Incident severity rubric (internal)
Severity is a shared shorthand for priority and urgency, not blame.
Use this rubric to decide how quickly to respond, what to pause, and what level of documentation/verification is appropriate.
Notes:
- Severity can change as you learn more; update the incident note accordingly.
- When in doubt, start higher and downgrade later.
- Data integrity risk should push severity up.
sev0 — Critical outage / integrity / security
Criteria (any one is enough):
- Public site/API is effectively down for most users, or returning incorrect/unsafe data.
- Credible data integrity compromise (corruption, missing/cross-linked WARCs, replay integrity loss).
- Security incident (credential leak, unauthorized access, suspicious behavior).
Response expectations:
- Immediate response.
- Prefer conservative actions that preserve integrity (pause/stop destructive jobs).
- Capture a complete timeline and include post-incident verification.
- Public note is optional but recommended when it changes user expectations (outage, integrity risk, security posture, policy change).

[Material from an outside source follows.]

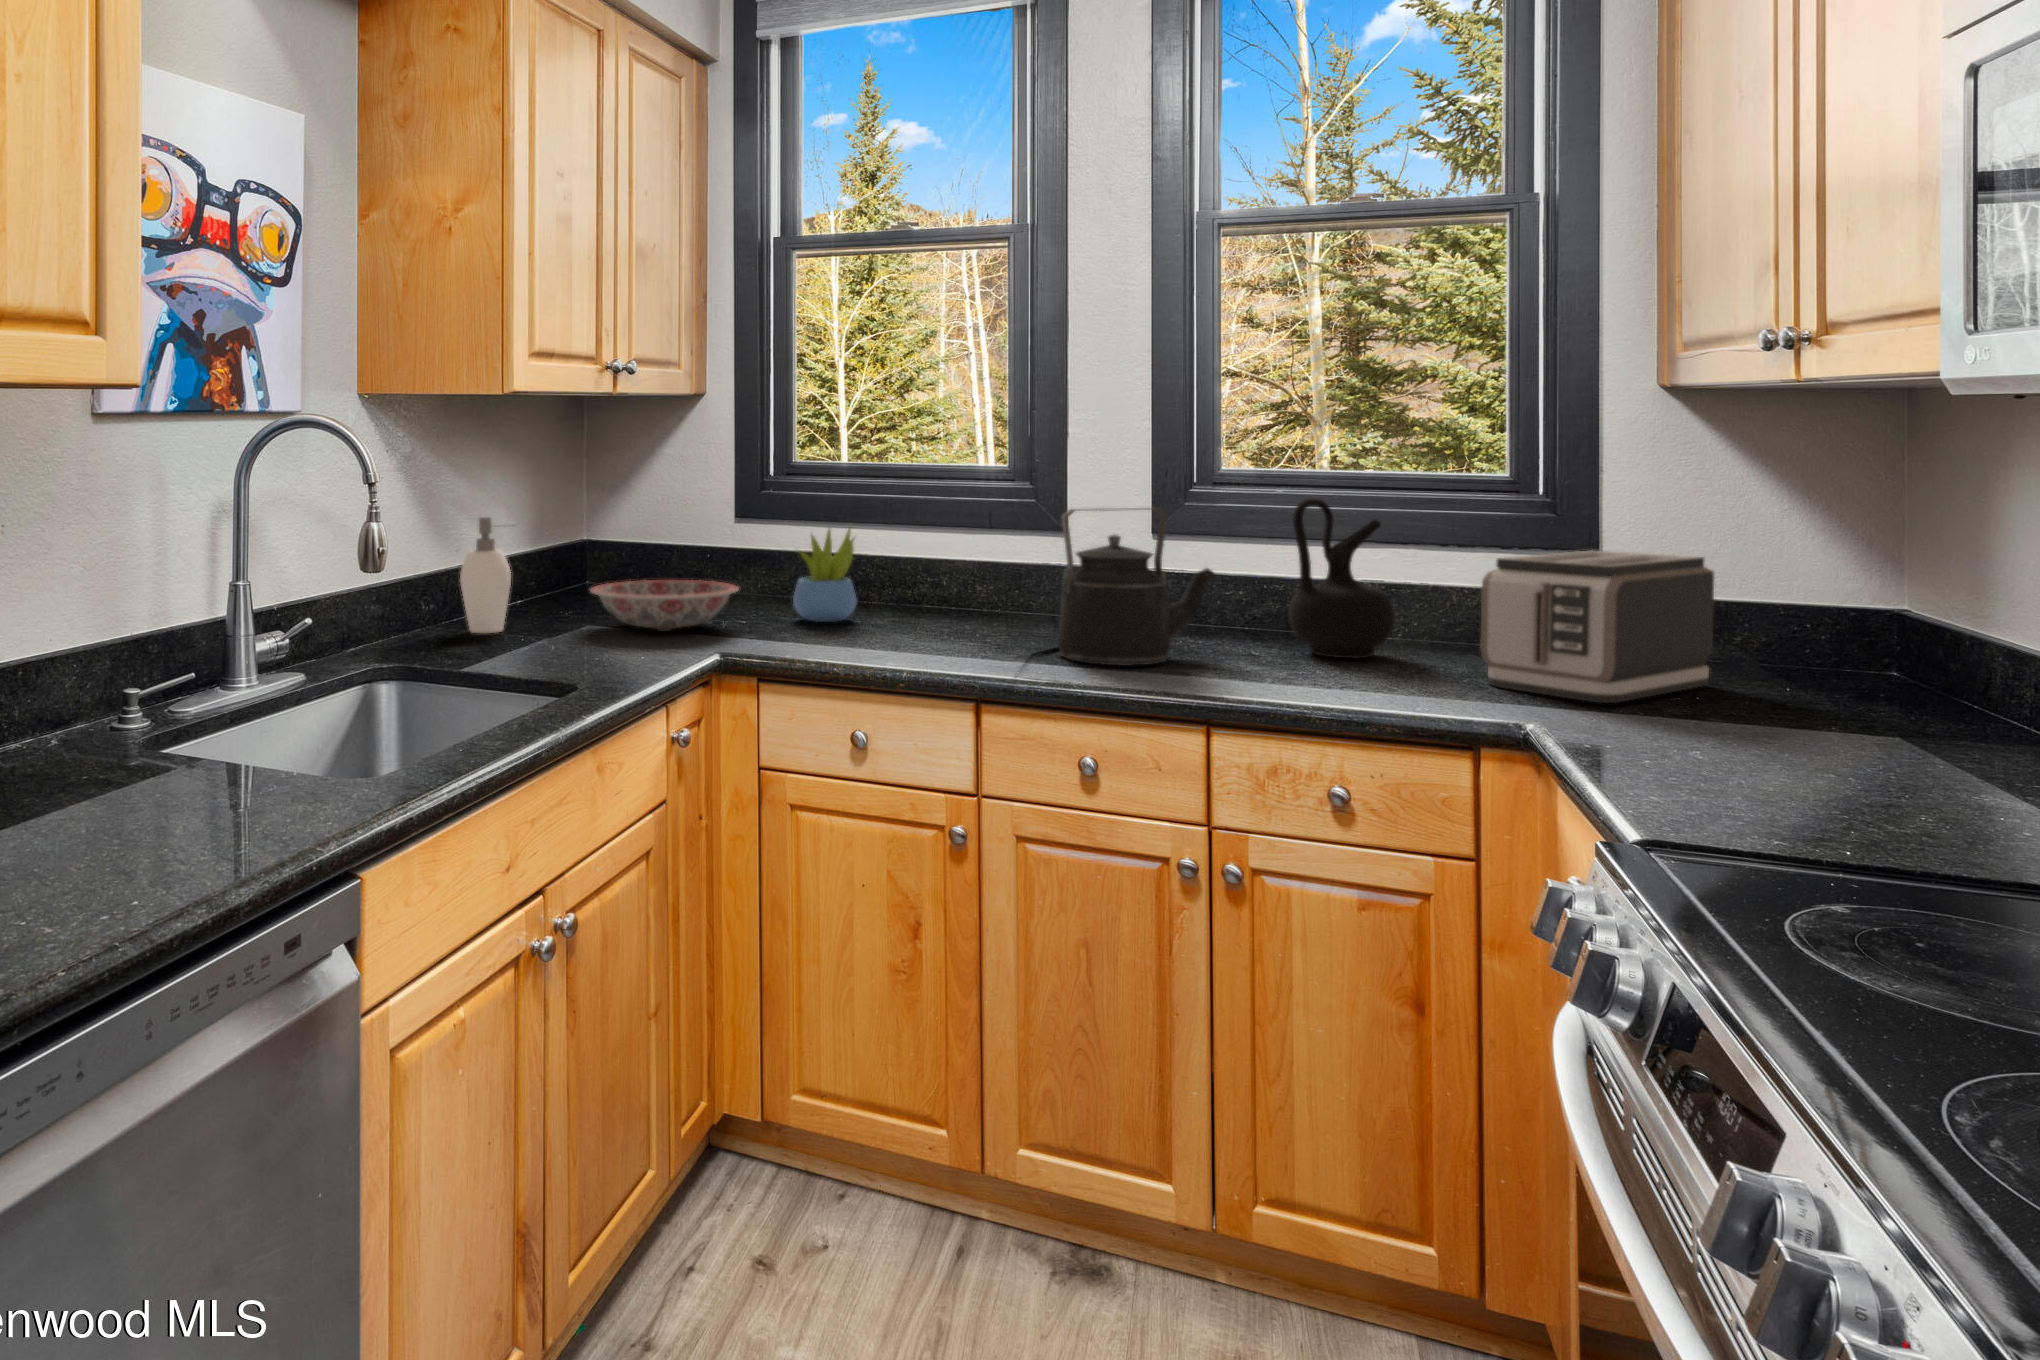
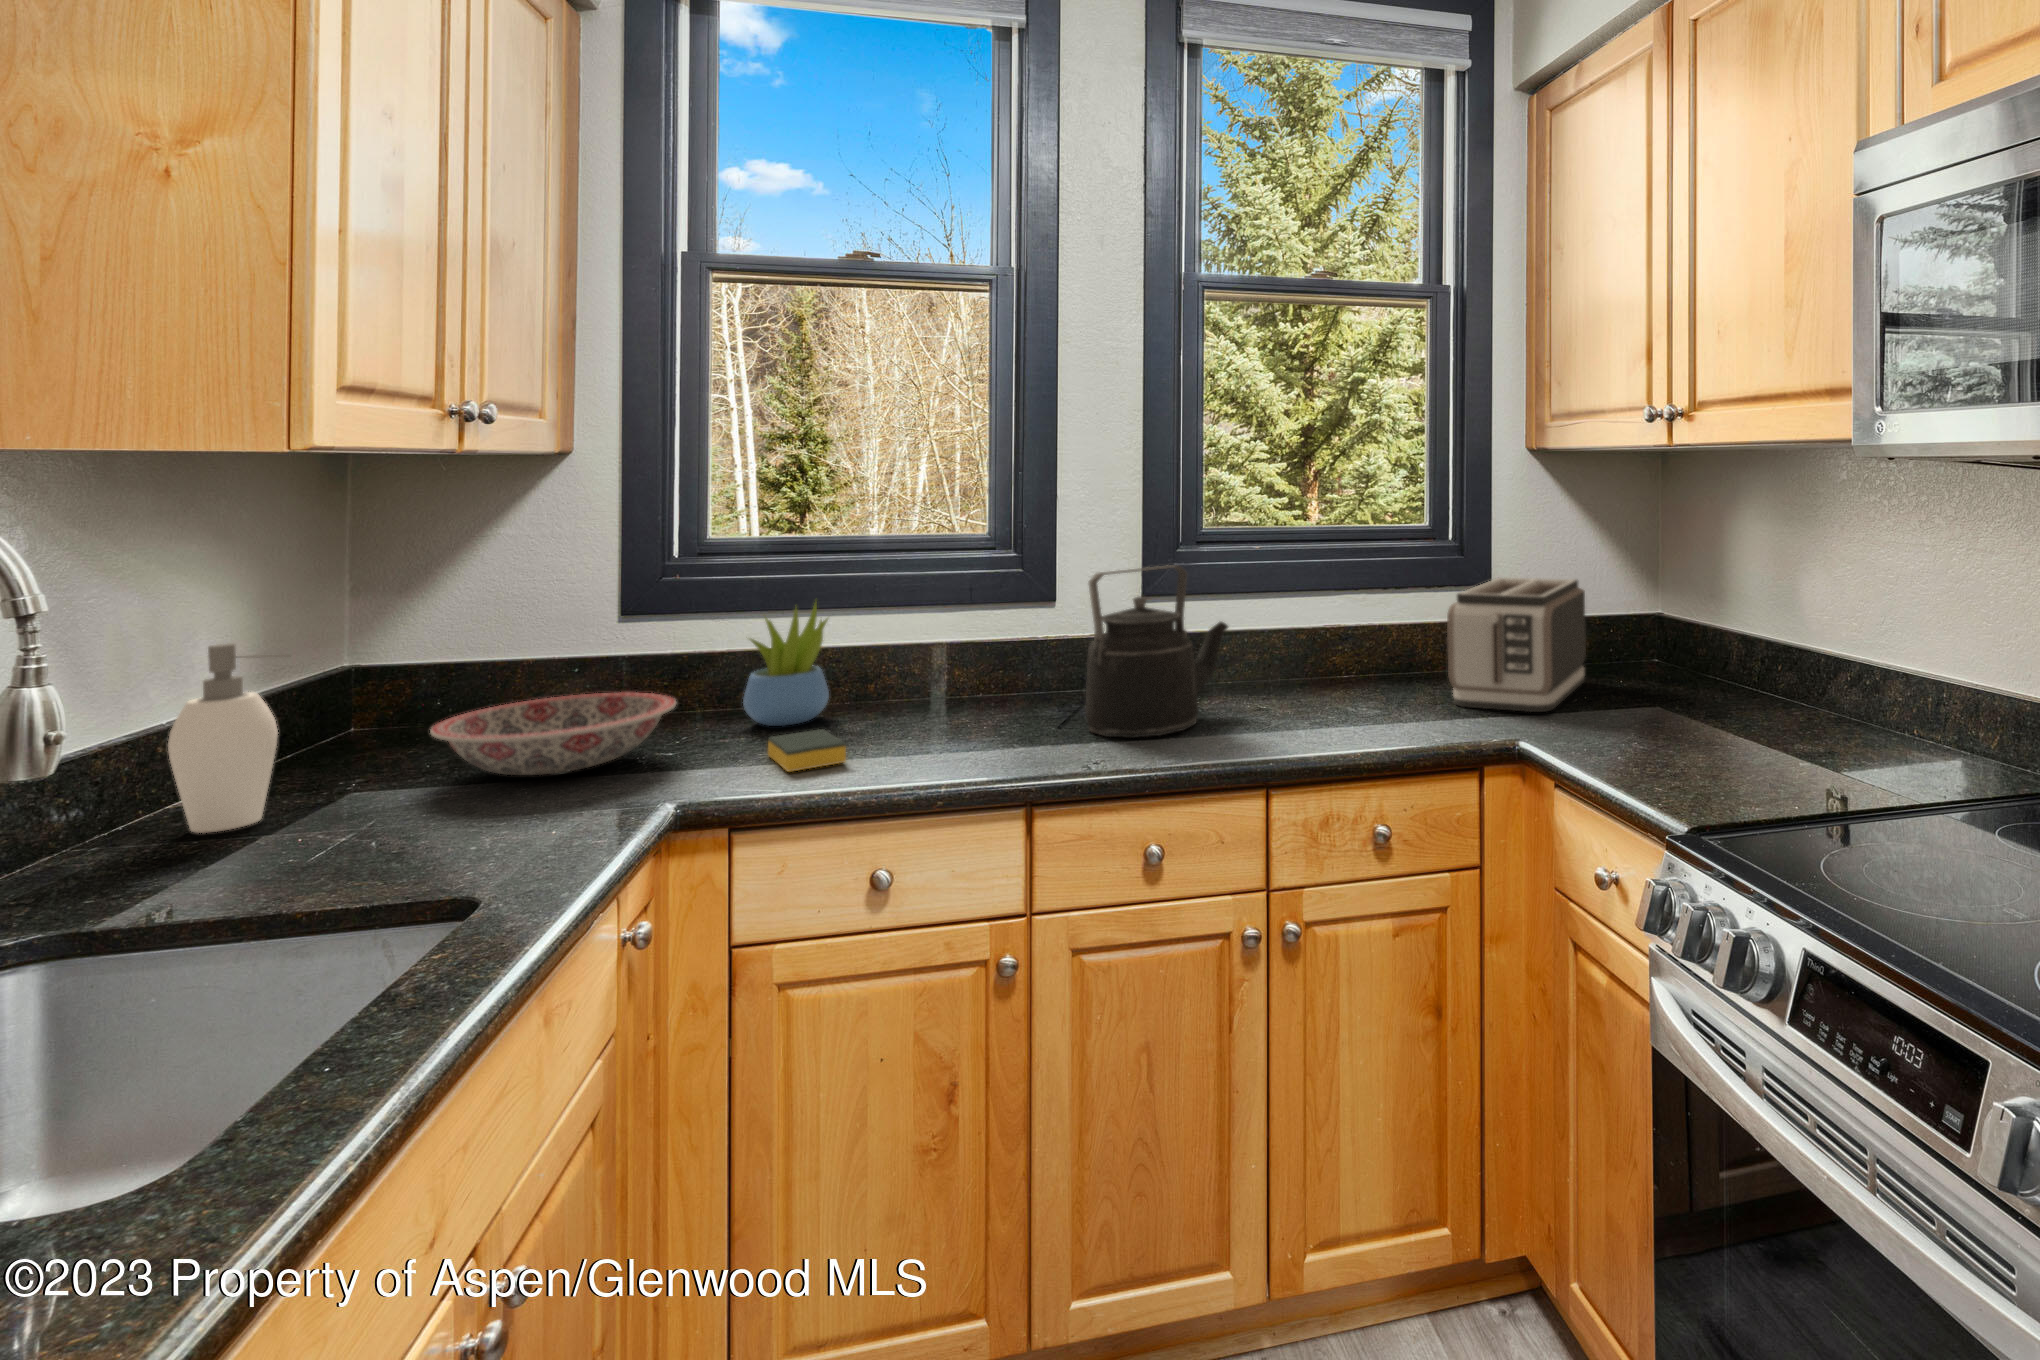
ceramic jug: present [1289,498,1395,658] -> none [1283,546,1371,694]
sponge: none [796,623,846,648] -> present [768,729,846,772]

Keep it public-safe (no sensitive details).
sev1 — Major degradation / time-critical capture risk
Criteria (any one is enough):
- Public site/API is usable but severely degraded (major routes broken, errors widespread).
- Annual capture campaign is blocked or likely to miss the window (or lose meaningful coverage) without intervention.
- Storage/mount instability that threatens crawl/indexing continuity even if the public surface is OK.
Response expectations:
- Same-day response.
- Record the recovery steps precisely (commands + what they changed).
- Public note is optional but recommended when it changes user expectations (outage/degradation, integrity risk, public posture). Keep it public-safe (no sensitive details).
sev2 — Partial degradation / contained pipeline failure
Criteria (typical examples):
- One source crawl repeatedly failing but others are healthy.
- Crawl/indexing slowdown or intermittent errors with a known workaround.
- Non-critical automation failing (metrics, watchdogs, timers) with manual fallback.
Response expectations:
- Next-business-day response is usually acceptable.
- Document what happened and track follow-ups that reduce repeat issues.
sev3 — Minor issue / operational friction
Criteria (typical examples):
- Internal-only issue with low urgency and a simple workaround.
- Documentation gaps discovered during ops.
- Cosmetic or non-impactful errors that should still be cleaned up.
Response expectations:
- Fix opportunistically.
- Still record the incident if it required manual intervention or could recur.